Résultats et suivi des progrès

Le projet a produit les résultats suivants : amélioration de la santé de l’eau et de l’écosystème grâce à une atténuation accrue des inondations et des sécheresses, amélioration de la qualité de l’eau, création d’habitats pour la faune et séquestration de carbone. Un total de 1 116 hectares de terres agricoles a été restauré et (ou) amélioré. Le projet a également permis de renforcer les partenariats communautaires partout dans la région du bassin hydrographique. Le projet a surtout mis en lumière un éventail d’obstacles à la création et à la gestion de l’infrastructure naturelle qui doivent être abordés, dont les suivants :

  • L’infrastructure naturelle est perçue, à juste titre, comme étant un problème compliqué pour de nombreux gouvernements municipaux. L’intégration de l’infrastructure naturelle dans la planification, les opérations et le financement est complexe et elle requiert une nouvelle collecte de données, des analyses supplémentaires et le renforcement des relations avec les propriétaires de terrains privés et d’autres parties prenantes.
  • Les participants ont noté un manque d’approches standards pour la gestion des actifs naturels et la plupart des sous-composants, y compris le développement d’inventaires, les évaluations et les déclarations financières.
  • Les participants ont aussi noté que de nombreuses petites administrations locales de l’Alberta manquent de personnel et de ressources pour la mise en œuvre de mesures de gestion de l’infrastructure naturelle.
  • Les politiques et règlements contradictoires qui peuvent indirectement encourager l’élimination de l’infrastructure naturelle, notamment les zones humides.

Prochaine(s) étape(s)

Le PINM a jeté les bases de la compréhension des coûts et des avantages de l’infrastructure naturelle à l’échelle du bassin hydrographique. Les communautés participantes seront en mesure d’utiliser la MIÉ des PEG pour poser des questions comme : « Quelle quantité et quel type d’infrastructure naturelle faudra-t-il pour améliorer la qualité de l’eau de 5 %? », comme l’a montré le comté de Parkland.

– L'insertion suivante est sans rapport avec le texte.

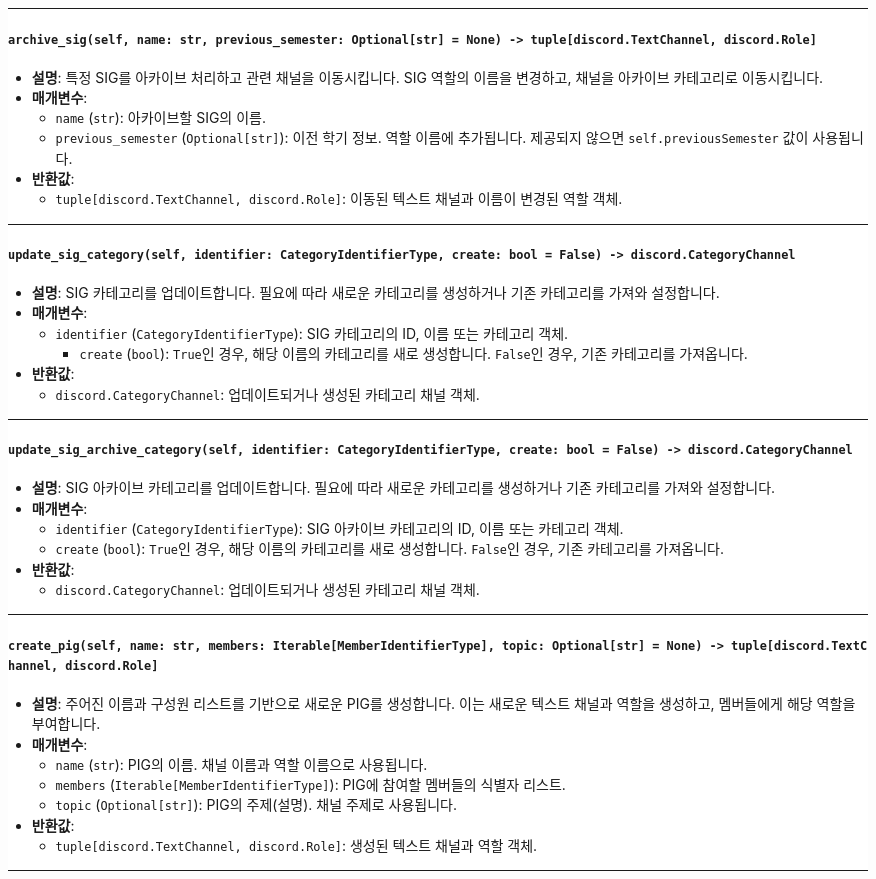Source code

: 
---

#### `archive_sig(self, name: str, previous_semester: Optional[str] = None) -> tuple[discord.TextChannel, discord.Role]`

* **설명**: 특정 SIG를 아카이브 처리하고 관련 채널을 이동시킵니다. SIG 역할의 이름을 변경하고, 채널을 아카이브 카테고리로 이동시킵니다.
* **매개변수**:
    * `name` (`str`): 아카이브할 SIG의 이름.
    * `previous_semester` (`Optional[str]`): 이전 학기 정보. 역할 이름에 추가됩니다. 제공되지 않으면 `self.previousSemester` 값이 사용됩니다.
* **반환값**:
    * `tuple[discord.TextChannel, discord.Role]`: 이동된 텍스트 채널과 이름이 변경된 역할 객체.

---

#### `update_sig_category(self, identifier: CategoryIdentifierType, create: bool = False) -> discord.CategoryChannel`

* **설명**: SIG 카테고리를 업데이트합니다. 필요에 따라 새로운 카테고리를 생성하거나 기존 카테고리를 가져와 설정합니다.
* **매개변수**:
    * `identifier` (`CategoryIdentifierType`): SIG 카테고리의 ID, 이름 또는 카테고리 객체.
      * `create` (`bool`): `True`인 경우, 해당 이름의 카테고리를 새로 생성합니다. `False`인 경우, 기존 카테고리를 가져옵니다.
* **반환값**:
    * `discord.CategoryChannel`: 업데이트되거나 생성된 카테고리 채널 객체.

---

#### `update_sig_archive_category(self, identifier: CategoryIdentifierType, create: bool = False) -> discord.CategoryChannel`

* **설명**: SIG 아카이브 카테고리를 업데이트합니다. 필요에 따라 새로운 카테고리를 생성하거나 기존 카테고리를 가져와 설정합니다.
* **매개변수**:
    * `identifier` (`CategoryIdentifierType`): SIG 아카이브 카테고리의 ID, 이름 또는 카테고리 객체.
    * `create` (`bool`): `True`인 경우, 해당 이름의 카테고리를 새로 생성합니다. `False`인 경우, 기존 카테고리를 가져옵니다.
* **반환값**:
    * `discord.CategoryChannel`: 업데이트되거나 생성된 카테고리 채널 객체.

---

#### `create_pig(self, name: str, members: Iterable[MemberIdentifierType], topic: Optional[str] = None) -> tuple[discord.TextChannel, discord.Role]`
* **설명**: 주어진 이름과 구성원 리스트를 기반으로 새로운 PIG를 생성합니다. 이는 새로운 텍스트 채널과 역할을 생성하고, 멤버들에게 해당 역할을 부여합니다.
* **매개변수**:
    * `name` (`str`): PIG의 이름. 채널 이름과 역할 이름으로 사용됩니다.
    * `members` (`Iterable[MemberIdentifierType]`): PIG에 참여할 멤버들의 식별자 리스트.
    * `topic` (`Optional[str]`): PIG의 주제(설명). 채널 주제로 사용됩니다.
* **반환값**:
    * `tuple[discord.TextChannel, discord.Role]`: 생성된 텍스트 채널과 역할 객체.

---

Les membres de l’équipe du PINM s’engagent à travailler ensemble pour augmenter les capacités des municipalités dans la région du bassin hydrographique du ruisseau Modeste afin qu’elles utilisent le modèle de MIÉ des PEG pour améliorer la planification municipale et la gestion de l’infrastructure naturelle. Les travaux futurs comprendront la formation du personnel des services municipaux pertinents afin qu’il puisse utiliser la MIÉ des PEG. Finalement, nous visons à nous assurer que la restauration de l’infrastructure naturelle est intégrée aux finances, à la planification et aux opérations des municipalités, pour économiser l’argent des contribuables et offrir un vaste éventail d’avantages environnementaux pour les résidents locaux et en aval.